Retype the stretch of the women's page text from "The last change" through "on the planet).".

Text section |
········

The last change you will find in this issue is our new Women's page. Of all the changes, we find it the most fascinating, the most fervent, the most functional, the most forbidding. Why? Reasons abound. The name itself is a built-in time bomb. One of the first women we mentioned the new feature to scowled, "Oh, and so where's the page for men?" She's right to be indignant. Our paper is for the whole Hindu community, from front to back, and no one intends that because there is one page titled "Women" the other nineteen are for more serious readers (this to be read humorously, with appropriate disdain for male chauvinists, a protected species on the planet).

········

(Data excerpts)
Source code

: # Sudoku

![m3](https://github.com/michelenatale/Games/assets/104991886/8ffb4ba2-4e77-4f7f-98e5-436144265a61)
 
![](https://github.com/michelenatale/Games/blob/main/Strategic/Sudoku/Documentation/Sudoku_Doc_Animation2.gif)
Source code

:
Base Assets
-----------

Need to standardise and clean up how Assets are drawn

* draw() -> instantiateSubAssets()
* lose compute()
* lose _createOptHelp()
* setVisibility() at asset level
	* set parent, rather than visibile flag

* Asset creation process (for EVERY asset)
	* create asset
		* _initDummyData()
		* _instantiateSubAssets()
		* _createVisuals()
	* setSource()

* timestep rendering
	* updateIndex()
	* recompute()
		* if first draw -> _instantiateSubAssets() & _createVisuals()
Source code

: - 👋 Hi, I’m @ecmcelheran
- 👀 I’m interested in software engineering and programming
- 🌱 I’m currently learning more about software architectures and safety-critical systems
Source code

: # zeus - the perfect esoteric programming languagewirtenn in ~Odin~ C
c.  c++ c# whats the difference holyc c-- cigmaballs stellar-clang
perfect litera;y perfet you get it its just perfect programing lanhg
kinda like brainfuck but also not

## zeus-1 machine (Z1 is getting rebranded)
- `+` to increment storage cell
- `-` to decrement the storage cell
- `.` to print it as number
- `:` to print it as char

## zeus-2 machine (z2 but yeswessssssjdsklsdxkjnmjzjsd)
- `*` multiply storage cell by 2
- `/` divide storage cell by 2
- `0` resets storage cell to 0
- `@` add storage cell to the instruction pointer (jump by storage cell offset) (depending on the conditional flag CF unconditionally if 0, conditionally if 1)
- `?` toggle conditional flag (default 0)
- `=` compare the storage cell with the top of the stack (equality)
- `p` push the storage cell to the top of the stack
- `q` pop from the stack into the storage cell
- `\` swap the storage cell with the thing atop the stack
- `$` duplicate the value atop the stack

········

Output of the task |
The last change you will find in this issue is our new Women's page. Of all the changes, we find it the most fascinating, the most fervent, the most functional, the most forbidding. Why? Reasons abound. The name itself is a built-in time bomb. One of the first women we mentioned the new feature to scowled, "Oh, and so where's the page for men?" She's right to be indignant. Our paper is for the whole Hindu community, from front to back, and no one intends that because there is one page titled "Women" the other nineteen are for more serious readers (this to be read humorously, with appropriate disdain for male chauvinists, a protected species on the planet).